LASE 3500/MUSI 3070 Musical Ethnography II | Section 005 (Nomi Dave)
Why and how does music matter to human beings? What does musical experience look / sound / feel like to particular people and communities? And how can these stories be told ethically and creatively? This course introduces students to the study of music as a fundamentally social practice, through the research method of ethnography. In music, this approach looks beyond notes and musical structures to think of music as part of everyday human life. Our discussions will address key debates in anthropology and ethnomusicology surrounding the ethics and politics of doing research with and representing the experiences of people and communities. The ethics of listening – to sound and to each other – is at the heart of these discussions.
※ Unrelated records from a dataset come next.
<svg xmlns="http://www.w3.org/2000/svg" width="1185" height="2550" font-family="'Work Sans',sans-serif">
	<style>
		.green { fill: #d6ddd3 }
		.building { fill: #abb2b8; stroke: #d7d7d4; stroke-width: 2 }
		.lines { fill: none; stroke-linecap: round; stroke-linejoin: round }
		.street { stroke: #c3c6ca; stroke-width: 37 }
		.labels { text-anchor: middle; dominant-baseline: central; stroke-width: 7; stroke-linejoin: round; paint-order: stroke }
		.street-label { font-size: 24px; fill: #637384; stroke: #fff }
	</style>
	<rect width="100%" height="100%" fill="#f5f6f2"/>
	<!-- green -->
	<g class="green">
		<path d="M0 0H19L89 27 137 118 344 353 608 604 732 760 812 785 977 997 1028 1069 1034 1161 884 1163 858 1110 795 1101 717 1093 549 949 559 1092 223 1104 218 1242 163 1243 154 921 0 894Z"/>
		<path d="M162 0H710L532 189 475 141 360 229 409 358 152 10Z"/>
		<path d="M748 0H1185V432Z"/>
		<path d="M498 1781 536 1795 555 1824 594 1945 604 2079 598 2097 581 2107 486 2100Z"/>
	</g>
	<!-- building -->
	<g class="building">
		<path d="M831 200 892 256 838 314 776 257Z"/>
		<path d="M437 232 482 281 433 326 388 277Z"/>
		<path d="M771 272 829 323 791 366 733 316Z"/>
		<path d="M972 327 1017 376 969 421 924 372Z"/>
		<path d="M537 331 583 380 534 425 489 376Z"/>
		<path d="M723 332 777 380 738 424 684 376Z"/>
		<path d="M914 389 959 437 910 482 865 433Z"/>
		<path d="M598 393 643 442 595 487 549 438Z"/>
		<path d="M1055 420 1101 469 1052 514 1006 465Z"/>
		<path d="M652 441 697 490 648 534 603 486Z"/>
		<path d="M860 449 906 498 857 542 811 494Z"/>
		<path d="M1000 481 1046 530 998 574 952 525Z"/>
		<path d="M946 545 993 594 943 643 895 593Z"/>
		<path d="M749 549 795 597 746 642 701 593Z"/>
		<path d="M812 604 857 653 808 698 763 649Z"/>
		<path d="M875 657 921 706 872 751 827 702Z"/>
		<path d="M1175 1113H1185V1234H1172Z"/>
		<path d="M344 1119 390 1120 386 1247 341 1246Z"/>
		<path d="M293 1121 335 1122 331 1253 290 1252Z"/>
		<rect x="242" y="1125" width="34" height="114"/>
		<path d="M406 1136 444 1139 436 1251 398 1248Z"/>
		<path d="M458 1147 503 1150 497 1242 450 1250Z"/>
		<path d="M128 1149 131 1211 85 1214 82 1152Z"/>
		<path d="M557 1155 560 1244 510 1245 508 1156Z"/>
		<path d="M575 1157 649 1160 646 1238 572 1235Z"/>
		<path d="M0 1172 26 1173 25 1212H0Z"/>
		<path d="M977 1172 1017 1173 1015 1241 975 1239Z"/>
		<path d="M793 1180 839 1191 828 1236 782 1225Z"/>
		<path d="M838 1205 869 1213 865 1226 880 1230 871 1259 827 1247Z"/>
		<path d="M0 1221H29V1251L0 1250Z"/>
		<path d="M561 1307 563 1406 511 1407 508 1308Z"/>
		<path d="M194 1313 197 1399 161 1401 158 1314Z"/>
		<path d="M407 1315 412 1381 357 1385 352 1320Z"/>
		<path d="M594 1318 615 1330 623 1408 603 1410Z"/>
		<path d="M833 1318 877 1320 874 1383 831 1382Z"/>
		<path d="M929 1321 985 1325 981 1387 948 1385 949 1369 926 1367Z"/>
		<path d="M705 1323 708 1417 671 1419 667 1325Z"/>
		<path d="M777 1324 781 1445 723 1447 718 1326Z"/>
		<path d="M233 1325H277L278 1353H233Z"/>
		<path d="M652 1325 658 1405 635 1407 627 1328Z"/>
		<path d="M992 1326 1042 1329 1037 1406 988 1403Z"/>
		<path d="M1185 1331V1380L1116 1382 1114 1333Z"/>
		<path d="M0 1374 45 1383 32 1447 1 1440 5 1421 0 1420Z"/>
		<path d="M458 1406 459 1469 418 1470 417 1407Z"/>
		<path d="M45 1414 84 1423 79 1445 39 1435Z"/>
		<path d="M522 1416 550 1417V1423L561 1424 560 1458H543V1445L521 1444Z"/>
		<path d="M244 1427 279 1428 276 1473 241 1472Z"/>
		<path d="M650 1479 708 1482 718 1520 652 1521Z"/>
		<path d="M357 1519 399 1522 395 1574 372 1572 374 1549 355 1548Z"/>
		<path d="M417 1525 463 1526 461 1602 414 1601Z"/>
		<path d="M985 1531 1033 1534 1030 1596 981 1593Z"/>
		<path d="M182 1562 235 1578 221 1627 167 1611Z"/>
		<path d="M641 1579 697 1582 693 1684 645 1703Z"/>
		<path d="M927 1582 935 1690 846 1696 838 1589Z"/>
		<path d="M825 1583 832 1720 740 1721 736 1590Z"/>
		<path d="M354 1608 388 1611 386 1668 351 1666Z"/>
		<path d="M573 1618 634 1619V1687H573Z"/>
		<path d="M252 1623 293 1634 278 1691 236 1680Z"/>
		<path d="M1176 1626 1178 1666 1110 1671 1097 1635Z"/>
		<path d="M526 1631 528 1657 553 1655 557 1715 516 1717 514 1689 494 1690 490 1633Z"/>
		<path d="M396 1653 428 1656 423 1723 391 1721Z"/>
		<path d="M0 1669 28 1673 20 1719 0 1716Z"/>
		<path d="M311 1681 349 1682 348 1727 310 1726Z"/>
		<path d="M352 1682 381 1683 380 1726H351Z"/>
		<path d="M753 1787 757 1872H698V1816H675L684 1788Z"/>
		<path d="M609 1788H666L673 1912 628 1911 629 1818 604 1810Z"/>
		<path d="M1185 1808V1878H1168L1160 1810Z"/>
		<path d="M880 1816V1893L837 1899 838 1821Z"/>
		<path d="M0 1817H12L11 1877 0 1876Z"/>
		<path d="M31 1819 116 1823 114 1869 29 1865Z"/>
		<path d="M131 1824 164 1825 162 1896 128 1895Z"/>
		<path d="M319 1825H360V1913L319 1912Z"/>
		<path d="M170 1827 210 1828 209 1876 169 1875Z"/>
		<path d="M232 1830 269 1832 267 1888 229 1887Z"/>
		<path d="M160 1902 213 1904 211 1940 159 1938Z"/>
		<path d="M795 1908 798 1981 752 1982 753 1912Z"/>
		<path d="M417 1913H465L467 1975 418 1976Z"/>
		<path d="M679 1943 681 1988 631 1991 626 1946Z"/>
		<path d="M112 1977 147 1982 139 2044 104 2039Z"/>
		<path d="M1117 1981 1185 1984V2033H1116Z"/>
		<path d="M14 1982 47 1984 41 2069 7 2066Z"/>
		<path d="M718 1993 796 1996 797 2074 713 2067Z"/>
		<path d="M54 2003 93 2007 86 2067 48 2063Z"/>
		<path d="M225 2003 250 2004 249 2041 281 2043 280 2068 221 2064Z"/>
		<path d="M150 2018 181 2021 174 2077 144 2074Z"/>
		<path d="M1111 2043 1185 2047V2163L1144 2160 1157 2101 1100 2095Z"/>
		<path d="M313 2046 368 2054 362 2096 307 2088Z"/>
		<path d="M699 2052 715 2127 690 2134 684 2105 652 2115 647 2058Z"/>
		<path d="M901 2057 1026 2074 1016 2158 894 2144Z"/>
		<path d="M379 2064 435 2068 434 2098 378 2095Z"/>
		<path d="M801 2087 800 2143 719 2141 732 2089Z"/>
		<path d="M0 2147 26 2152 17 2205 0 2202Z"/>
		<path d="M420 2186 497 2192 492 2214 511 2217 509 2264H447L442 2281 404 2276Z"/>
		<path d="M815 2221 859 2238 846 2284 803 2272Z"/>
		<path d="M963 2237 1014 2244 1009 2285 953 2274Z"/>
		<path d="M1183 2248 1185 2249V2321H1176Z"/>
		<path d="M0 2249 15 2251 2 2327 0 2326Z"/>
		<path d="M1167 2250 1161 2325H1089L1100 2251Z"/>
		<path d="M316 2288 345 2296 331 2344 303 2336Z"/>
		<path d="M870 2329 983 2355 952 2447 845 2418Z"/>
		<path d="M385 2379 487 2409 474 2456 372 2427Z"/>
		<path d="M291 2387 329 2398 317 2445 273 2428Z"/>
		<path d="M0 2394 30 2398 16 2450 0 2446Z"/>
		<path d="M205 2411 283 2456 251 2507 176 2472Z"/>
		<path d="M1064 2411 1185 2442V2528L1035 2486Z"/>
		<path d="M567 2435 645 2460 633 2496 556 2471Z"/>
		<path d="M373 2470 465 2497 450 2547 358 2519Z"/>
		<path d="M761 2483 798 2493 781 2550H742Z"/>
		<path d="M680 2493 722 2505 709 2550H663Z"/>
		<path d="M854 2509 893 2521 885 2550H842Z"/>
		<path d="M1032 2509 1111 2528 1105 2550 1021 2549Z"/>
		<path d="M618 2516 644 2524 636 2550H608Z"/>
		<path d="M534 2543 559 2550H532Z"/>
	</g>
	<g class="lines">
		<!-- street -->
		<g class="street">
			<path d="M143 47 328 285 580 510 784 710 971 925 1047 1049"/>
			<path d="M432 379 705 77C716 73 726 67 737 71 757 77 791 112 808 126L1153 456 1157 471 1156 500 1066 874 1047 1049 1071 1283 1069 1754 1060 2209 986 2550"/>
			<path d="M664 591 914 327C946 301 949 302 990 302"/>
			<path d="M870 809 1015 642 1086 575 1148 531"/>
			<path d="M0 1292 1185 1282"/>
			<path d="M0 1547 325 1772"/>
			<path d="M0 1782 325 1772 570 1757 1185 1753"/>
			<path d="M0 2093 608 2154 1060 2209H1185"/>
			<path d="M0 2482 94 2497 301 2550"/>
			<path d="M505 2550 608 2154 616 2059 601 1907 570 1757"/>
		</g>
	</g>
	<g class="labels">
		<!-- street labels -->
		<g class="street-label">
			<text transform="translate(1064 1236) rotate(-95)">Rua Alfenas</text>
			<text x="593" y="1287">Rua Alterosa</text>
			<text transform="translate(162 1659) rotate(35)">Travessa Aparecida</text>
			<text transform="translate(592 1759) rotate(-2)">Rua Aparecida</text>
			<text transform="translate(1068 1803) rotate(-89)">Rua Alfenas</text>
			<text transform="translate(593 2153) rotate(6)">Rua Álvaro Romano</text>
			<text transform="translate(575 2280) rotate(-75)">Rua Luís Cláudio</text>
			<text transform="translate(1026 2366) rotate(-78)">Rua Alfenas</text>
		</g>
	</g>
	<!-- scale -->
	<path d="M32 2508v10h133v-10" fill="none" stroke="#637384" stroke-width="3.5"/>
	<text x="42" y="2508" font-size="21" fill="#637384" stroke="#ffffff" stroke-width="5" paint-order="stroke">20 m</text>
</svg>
As a class, we will develop a year-long ethnographic project, working collectively and collaboratively with a small number of musicians in Charlottesville. Together with the artists, we will design a project that creatively represents the stories of their musical lives. We will also work with WTJU radio to learn recording and production techniques for creative and ethical story-telling.

LASE 3559 Do Things With Your Liberal Arts Degree | Section 001 (David Flood)
If you plan to work for money, and you'll do it with a liberal arts degree, this is the class for you--whether you want a specific job, have a job already lined up, or have no idea what you're going to do. We'll range from concrete skills like interviewing, resumes, and how to talk about your existing abilities, to bird's-eye views of what it means to graduate in our current labor market. The class will be organized around three main questions: what must you do? (or in other words, what are the realities of work in contemporary neoliberal capitalism that you'll face?); what can you do? (or, how do you effectively use and describe the skill sets you've gained as a liberal arts student?); and what should you do? (or, how do you find a vocation wherein you support yourself through meaningful, ethical work?).

LASE 3559 The Culture of Work in the Contemporary US | Section 002 (David Flood)
This course has two purposes: the first is to provide a hands-on and pragmatic introduction to 'work' for liberal arts majors. Accordingly, the first half of the course will look at resumes, cover letters, interviewing, and ways of framing and talking about liberal arts skills in the contemporary job market. The second goal of the course is an anthropological consideration of work and life in the contemporary US. Towards this end, we will read works that deal with the particular characteristics of our contemporary economic, political, and cultural moment, and we will consider how they apply to students' lives and career trajectories. We will finally envision ways of reconciling critical academic perspectives with the necessities of making a living in the world as it is.